> [Activity]: Would you output the entries below only from the line containing "Обратная связь" through the line containing "с флорален бордюр в розо", exactly as they stand and with both ends included?

________________

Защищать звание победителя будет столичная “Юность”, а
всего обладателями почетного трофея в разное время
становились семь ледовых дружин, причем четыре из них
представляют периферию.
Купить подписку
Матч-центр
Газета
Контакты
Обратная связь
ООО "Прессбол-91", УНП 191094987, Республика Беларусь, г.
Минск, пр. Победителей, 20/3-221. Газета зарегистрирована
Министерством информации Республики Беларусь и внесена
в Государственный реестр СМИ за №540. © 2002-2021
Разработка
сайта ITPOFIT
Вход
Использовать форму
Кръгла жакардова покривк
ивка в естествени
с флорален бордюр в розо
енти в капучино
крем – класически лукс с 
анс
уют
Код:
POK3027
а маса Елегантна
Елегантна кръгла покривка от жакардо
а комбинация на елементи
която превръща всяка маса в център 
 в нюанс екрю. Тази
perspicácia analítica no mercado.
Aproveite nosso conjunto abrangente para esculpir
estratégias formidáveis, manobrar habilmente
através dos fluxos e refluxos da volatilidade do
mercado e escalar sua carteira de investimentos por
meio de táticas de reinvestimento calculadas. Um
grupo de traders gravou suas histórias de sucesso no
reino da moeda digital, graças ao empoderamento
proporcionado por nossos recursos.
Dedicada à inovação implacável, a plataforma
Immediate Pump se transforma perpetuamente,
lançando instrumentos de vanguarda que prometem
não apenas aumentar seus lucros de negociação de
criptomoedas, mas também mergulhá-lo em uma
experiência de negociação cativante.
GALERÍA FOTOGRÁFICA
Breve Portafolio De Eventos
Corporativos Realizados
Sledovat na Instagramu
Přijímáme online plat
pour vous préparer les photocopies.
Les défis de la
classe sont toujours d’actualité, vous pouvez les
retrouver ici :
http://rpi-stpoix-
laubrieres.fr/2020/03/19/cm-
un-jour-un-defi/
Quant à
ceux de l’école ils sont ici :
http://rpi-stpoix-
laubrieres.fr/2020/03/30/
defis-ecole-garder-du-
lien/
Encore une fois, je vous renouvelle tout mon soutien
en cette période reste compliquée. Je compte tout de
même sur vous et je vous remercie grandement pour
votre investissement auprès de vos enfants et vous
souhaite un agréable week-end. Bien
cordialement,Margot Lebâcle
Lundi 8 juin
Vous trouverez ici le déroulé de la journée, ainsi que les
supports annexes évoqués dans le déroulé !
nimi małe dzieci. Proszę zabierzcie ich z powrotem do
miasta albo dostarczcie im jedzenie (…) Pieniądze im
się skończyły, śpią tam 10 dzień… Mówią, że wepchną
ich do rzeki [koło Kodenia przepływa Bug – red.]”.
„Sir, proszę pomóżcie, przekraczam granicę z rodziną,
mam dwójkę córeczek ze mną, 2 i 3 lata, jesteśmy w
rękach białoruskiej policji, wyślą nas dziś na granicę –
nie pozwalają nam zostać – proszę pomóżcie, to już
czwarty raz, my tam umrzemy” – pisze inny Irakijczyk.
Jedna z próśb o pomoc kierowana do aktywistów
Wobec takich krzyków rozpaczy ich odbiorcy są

________________

> [Problem solution]:
Обратная связь
ООО "Прессбол-91", УНП 191094987, Республика Беларусь, г.
Минск, пр. Победителей, 20/3-221. Газета зарегистрирована
Министерством информации Республики Беларусь и внесена
в Государственный реестр СМИ за №540. © 2002-2021
Разработка
сайта ITPOFIT
Вход
Использовать форму
Кръгла жакардова покривк
ивка в естествени
с флорален бордюр в розо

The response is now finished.